Source material:

---*---

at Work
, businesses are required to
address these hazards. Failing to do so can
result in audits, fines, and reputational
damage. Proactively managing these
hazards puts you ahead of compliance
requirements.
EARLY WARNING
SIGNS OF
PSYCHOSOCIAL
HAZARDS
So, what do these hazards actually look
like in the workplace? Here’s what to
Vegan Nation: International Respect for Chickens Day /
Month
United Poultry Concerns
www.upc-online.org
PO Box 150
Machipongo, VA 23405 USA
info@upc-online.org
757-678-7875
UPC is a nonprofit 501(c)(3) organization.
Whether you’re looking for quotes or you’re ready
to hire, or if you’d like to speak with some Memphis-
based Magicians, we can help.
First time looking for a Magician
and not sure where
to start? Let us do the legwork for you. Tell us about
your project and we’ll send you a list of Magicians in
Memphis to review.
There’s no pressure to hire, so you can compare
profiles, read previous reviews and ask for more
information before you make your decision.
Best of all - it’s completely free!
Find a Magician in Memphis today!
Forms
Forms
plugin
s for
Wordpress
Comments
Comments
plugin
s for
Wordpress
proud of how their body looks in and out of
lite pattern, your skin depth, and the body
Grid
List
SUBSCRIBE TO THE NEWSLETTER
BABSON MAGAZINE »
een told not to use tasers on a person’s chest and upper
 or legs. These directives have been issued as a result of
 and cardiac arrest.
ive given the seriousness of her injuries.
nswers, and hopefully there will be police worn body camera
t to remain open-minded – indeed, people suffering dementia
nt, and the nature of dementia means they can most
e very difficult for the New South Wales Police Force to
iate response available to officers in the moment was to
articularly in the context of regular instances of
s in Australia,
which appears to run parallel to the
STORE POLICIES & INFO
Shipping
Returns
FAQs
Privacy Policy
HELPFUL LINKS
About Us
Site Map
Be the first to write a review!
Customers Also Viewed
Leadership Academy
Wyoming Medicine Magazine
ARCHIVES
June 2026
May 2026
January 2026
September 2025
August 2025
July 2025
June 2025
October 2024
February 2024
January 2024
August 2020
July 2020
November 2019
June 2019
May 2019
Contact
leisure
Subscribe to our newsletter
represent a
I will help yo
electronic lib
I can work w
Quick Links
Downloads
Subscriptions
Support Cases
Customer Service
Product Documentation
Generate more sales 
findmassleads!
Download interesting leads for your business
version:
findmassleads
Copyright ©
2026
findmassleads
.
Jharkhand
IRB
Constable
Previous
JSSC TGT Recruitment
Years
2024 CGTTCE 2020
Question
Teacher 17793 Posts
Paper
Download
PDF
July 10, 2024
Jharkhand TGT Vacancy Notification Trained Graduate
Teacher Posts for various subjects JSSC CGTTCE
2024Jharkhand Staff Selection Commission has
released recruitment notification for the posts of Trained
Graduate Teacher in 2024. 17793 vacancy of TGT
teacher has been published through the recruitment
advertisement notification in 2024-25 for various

---*---

Problem details: Filter the material above down to the lines that hold the word "Trained".

Written reply:
Jharkhand TGT Vacancy Notification Trained Graduate
released recruitment notification for the posts of Trained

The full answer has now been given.